**Aim of the exercise:** In the lines below, the string "Messi" may appear; say how many lines hold it and give nothing more.

======== Materials provided ========

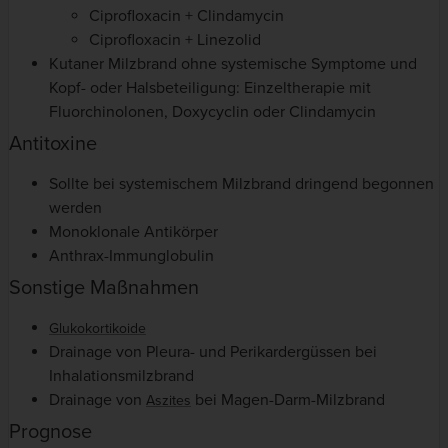
Ciprofloxacin + Clindamycin
Ciprofloxacin + Linezolid
Kutaner Milzbrand ohne systemische Symptome und
Kopf- oder Halsbeteiligung: Einzeltherapie mit
Fluorchinolonen, Doxycyclin oder Clindamycin
Antitoxine
Sollte bei systemischem Milzbrand dringend begonnen
werden
Monoklonale Antikörper
Anthrax-Immunglobulin
Sonstige Maßnahmen
Glukokortikoide
Drainage von Pleura- und Perikardergüssen bei
Inhalationsmilzbrand
Drainage von
bei Magen-Darm-Milzbrand
Aszites
Prognose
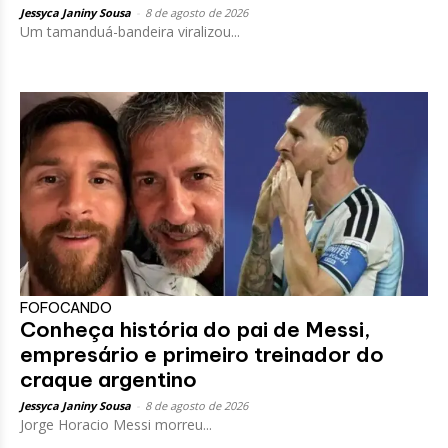
Jessyca Janiny Sousa
-
8 de agosto de 2026
Um tamanduá-bandeira viralizou...
FOFOCANDO
Conheça história do pai de Messi,
empresário e primeiro treinador do
craque argentino
Jessyca Janiny Sousa
-
8 de agosto de 2026
Jorge Horacio Messi morreu...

========

**Solution:** 2